# Tasks to perform:
a. Do the following statements agree with the column on Soviet-American relations? For each, answer yes or no and quote the words of the column that settle it. (i) The tacit détente between the two countries was set down in a negotiated document. (ii) The Soviets have not given Nicaragua the fighter planes it repeatedly requested. (iii) Gorbachev told Gary Hart that President Reagan ought to do something about arms control.
b. Return the stretch of the column on Soviet-American relations from "The Soviets have given" through "outside of Nicaragua.", copied word for word.

Reagan, Gorbachev settle into d'etente by default

December 19, 1986

If you can take your eyes away from the turmoil in Washington, you can notice that something else has been happening on the world scene that is interesting and perhaps a good deal more important than whether Vice-Adm. John Poindexter and Col. Oliver North can be persuaded to come out from behind the shelter of the Fifth Amendment. It is the observable fact that there is an absence of action in Soviet-American relations. Neither of the superpowers is doing anything newly aggressive to the other. They continue to do some of the old things that have been going on for months, or years, but nothing new.

Neither the US nor the Soviet Union is practicing any forward or offensive or aggressive foreign policy. Neither is active on the propaganda front. The nearest thing during the past week to action was that Moscow's Mikhail Gorbachev told US presidential hopeful Gary Hart that President Reagan ought to do something about arms control.

But for Moscow to try to appear more interested in arms control than Washington is routine. Any Soviet official is going to try to make that propaganda point at any opportunity.

The fact is that there now exists a kind of silent, tacit d'etente in Soviet-US relations. It has not been negotiated. There is no document to formalize it. No official of either government has identified it as such. There is no progress being made toward any new arms control agreement. Indeed, Washington has just unilaterally broken the limits of the second Strategic Arms Limitation Treaty (SALT II) on the allowable numbers of nuclear weapons.

Yet there is an absence of tension in US-Soviet relations. And there is the absence of any important new initiative. If there is still a second cold war between the two, the manifestations of it are mild. Action consists almost exclusively of the US continuing to fund the Afghan guerrillas against the Soviet puppet government in Kabul, and the Soviets continuing to supply arms to the Nicaraguan government in Central America against the US-backed contra rebels.

But these two supply operations to clients of the other superpower continue to be carried out with some restraint. The US gives the Afghan guerrillas enough weapons to keep them in the field and to tie down some 10 or more Soviet divisions in Afghanistan, but not enough to be a major threat to the puppet regime there.

The Soviets have given the Nicaraguans enough weapons to make it possible for the Sandinista Army to hem the US-backed contras in their base camps in Honduras and keep them from being able to sortie in strength into Nicaragua itself. But the Soviets have refrained from giving Nicaragua the repeatedly requested fighter planes that would give the ruling Sandinistas offensive power outside of Nicaragua.

Obviously there is a tacit understanding between Washington and Moscow about these operations. Neither supply operation is sufficient to become a major new threat to the security of the other.

All of this sketches out a kind of world situation that is perhaps about as normal as can be achieved under present circumstances.

# Data shown:
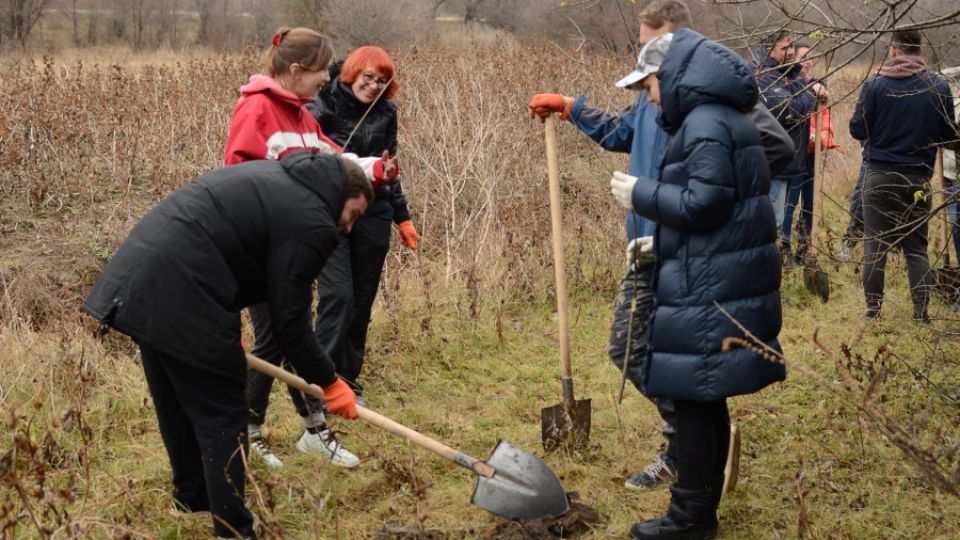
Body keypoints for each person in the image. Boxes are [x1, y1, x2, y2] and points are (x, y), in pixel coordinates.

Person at [527, 0, 792, 493]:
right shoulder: (656, 97)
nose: (645, 58)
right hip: (648, 245)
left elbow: (773, 148)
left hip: (689, 250)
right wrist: (572, 109)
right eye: (641, 48)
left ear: (680, 41)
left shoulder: (713, 99)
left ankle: (683, 447)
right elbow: (622, 132)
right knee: (651, 352)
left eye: (653, 46)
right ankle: (701, 440)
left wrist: (712, 199)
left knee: (635, 349)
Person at [80, 151, 371, 538]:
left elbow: (242, 252)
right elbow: (291, 324)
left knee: (178, 404)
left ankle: (192, 502)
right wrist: (330, 382)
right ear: (341, 193)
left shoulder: (278, 181)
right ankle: (234, 530)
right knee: (224, 418)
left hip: (143, 279)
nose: (349, 228)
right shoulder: (314, 220)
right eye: (353, 213)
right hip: (184, 287)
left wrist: (218, 320)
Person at [608, 30, 786, 539]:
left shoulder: (706, 122)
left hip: (709, 283)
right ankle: (696, 513)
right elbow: (717, 204)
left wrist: (641, 194)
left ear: (671, 76)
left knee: (692, 399)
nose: (650, 98)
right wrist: (656, 244)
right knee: (704, 398)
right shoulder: (720, 116)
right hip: (714, 272)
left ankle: (690, 519)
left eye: (650, 86)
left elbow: (703, 204)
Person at [225, 28, 398, 469]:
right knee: (274, 338)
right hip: (260, 245)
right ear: (297, 71)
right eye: (323, 72)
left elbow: (331, 160)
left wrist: (375, 168)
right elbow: (240, 179)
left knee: (293, 332)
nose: (329, 79)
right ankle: (250, 431)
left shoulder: (302, 116)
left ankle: (314, 431)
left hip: (290, 247)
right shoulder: (257, 109)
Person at [306, 46, 417, 408]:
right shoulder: (323, 102)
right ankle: (318, 383)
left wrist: (402, 217)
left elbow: (390, 166)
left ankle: (348, 381)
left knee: (361, 302)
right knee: (338, 296)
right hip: (331, 213)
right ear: (353, 72)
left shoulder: (387, 112)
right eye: (368, 77)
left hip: (375, 211)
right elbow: (305, 150)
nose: (373, 86)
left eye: (382, 81)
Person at [849, 29, 957, 321]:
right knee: (916, 249)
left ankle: (873, 311)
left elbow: (856, 129)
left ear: (893, 50)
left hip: (879, 175)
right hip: (917, 180)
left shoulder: (873, 86)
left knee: (875, 246)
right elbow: (948, 134)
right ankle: (921, 315)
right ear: (919, 51)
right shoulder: (938, 86)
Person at [750, 31, 823, 264]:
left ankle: (770, 270)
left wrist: (804, 94)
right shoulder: (762, 75)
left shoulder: (789, 73)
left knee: (779, 221)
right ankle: (759, 274)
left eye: (791, 46)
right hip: (771, 162)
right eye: (784, 48)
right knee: (771, 222)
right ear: (768, 48)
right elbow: (786, 111)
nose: (791, 52)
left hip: (791, 160)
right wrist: (810, 95)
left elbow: (797, 99)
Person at [782, 44, 842, 267]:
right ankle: (785, 247)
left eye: (811, 57)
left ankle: (805, 245)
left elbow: (824, 115)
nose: (808, 61)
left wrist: (824, 133)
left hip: (812, 152)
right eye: (803, 57)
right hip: (795, 151)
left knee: (810, 201)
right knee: (791, 200)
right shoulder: (788, 83)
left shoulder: (817, 84)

# Answers to the exercise:
a.
(i) No: "It has not been negotiated. There is no document to formalize it."
(ii) Yes: "But the Soviets have refrained from giving Nicaragua the repeatedly requested fighter planes"
(iii) Yes: "Moscow's Mikhail Gorbachev told US presidential hopeful Gary Hart that President Reagan ought to do something about arms control."

b.
The Soviets have given the Nicaraguans enough weapons to make it possible for the Sandinista Army to hem the US-backed contras in their base camps in Honduras and keep them from being able to sortie in strength into Nicaragua itself. But the Soviets have refrained from giving Nicaragua the repeatedly requested fighter planes that would give the ruling Sandinistas offensive power outside of Nicaragua.